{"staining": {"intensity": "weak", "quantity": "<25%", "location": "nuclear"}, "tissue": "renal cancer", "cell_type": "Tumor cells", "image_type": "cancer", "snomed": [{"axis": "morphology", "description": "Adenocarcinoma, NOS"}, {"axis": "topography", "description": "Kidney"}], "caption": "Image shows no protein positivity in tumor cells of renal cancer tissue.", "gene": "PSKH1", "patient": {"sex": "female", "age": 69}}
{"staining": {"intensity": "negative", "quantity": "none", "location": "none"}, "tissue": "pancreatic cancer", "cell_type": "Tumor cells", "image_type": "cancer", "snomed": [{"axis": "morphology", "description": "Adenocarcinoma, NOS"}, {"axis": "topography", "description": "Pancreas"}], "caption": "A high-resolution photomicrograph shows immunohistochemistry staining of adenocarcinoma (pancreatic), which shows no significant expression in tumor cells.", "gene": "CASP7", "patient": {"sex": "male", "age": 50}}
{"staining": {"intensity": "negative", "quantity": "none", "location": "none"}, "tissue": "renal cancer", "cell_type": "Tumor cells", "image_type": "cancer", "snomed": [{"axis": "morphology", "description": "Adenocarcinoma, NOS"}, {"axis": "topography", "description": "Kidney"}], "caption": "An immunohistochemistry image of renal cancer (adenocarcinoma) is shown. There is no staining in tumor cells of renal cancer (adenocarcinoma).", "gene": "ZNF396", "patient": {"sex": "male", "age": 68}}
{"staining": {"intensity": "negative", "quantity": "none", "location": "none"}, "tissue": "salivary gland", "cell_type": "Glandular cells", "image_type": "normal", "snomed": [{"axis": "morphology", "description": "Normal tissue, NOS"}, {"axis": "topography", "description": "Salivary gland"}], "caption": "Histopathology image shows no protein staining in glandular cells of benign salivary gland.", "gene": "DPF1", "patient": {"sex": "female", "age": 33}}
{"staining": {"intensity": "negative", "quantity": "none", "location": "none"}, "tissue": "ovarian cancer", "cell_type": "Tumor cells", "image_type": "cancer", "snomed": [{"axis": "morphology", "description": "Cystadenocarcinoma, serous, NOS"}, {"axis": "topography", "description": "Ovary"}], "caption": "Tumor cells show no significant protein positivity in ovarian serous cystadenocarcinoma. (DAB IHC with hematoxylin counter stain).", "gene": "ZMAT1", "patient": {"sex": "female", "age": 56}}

**What to do:** Work out how many lines of the material above contain "Tumor", then write that number alone.

**Result:** 4